**SOURCE MATERIAL**
= = = = =

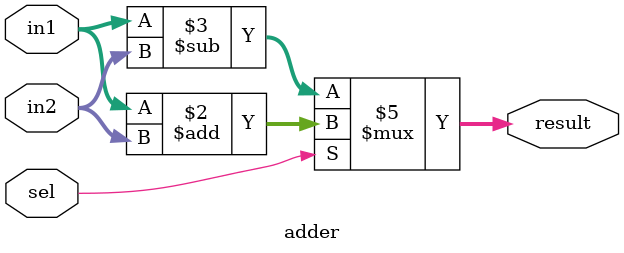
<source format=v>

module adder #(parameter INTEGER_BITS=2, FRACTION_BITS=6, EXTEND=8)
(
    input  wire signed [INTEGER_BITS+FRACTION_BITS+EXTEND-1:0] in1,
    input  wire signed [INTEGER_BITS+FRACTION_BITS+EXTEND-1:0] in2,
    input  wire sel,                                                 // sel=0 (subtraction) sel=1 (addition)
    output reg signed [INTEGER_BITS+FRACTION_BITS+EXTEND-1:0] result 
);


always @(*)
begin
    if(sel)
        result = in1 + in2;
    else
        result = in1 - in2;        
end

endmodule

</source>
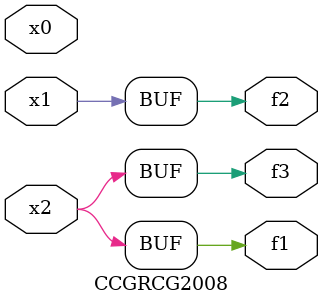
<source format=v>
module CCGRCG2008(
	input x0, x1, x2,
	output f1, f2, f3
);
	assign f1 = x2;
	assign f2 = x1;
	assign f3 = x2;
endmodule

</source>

= = = = =

**INSTRUCTION**
Could you reproduce the entries verbatim, leaving out all pictures?

**WRITTEN RESPONSE**
<source format=v>

module adder #(parameter INTEGER_BITS=2, FRACTION_BITS=6, EXTEND=8)
(
    input  wire signed [INTEGER_BITS+FRACTION_BITS+EXTEND-1:0] in1,
    input  wire signed [INTEGER_BITS+FRACTION_BITS+EXTEND-1:0] in2,
    input  wire sel,                                                 // sel=0 (subtraction) sel=1 (addition)
    output reg signed [INTEGER_BITS+FRACTION_BITS+EXTEND-1:0] result 
);


always @(*)
begin
    if(sel)
        result = in1 + in2;
    else
        result = in1 - in2;        
end

endmodule

</source>
<source format=v>
module CCGRCG2008(
	input x0, x1, x2,
	output f1, f2, f3
);
	assign f1 = x2;
	assign f2 = x1;
	assign f3 = x2;
endmodule

</source>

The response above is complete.